Che genere di Dio. L’ideologia che non c’è

“Sì è un maschio”… dice una donna incinta con un sorriso sulle labbra e un orgoglio intimo a chi le chiede di che sesso sarà il nascituro. Inizia così la questione del genere: esso è il valore, il senso, il significato, il destino o i sogni che associamo alla determinazione sessuale di una persona.


Gli studi di genere non intendono affermare che maschi e femmine non esistono o non sono differenti, ma che il sesso non è il genere. Cioè il sesso è un dato con cui si viene al mondo ma il genere è il valore, il colore, il ruolo, il significato, il carattere, i limiti e le aspettative che io attribuisco al sesso. Siccome non c’è un diretto collegamento tra ciò che un neonato racchiude nel pannolino e il futuro stipendio che avrà se uomo o donna, si capisce che il problema avviene in ciò che accade tra quando nasce e quando diventa adulto. Quanto accade nel frattempo si chiama “costruzione sociale”. Il genere quindi appartiene alle aspettative sociali e ai valori culturali. Ecco perché si dice che è una “costruzione sociale”. Si tratta piuttosto delle aspettative sociali o delle convinzioni che abbiamo introiettato così in profondità  da sembrarci “naturali” (nel senso di un destino meccanico che viene dalla morfologia).

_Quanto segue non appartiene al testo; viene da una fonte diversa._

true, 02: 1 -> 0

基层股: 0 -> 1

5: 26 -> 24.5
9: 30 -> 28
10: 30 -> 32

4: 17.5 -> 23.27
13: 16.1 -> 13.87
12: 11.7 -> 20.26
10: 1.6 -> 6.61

Iniziai a occuparmi del tema ‘se la donna fosse creata a immagine di Dio’ in occasione della stesura della mia tesi di dottorato in teologia, contro la mia volontà. Mi sembrava infatti una questione inutile, superata, perché la Bibbia era lì da sempre a dire che la donna è creata ad immagine di Dio (Gen 1,27).  Studiando però la storia della teologia su questo tema, mi trovai a misurarmi con interpretazioni (che possiamo chiamare ‘costruzioni’) di quel dato biblico inammissibili e penalizzanti per le donne, interpretazioni di cui si potevano seguire modifiche e sviluppi nel corso della storia, ma anche processi involutivi.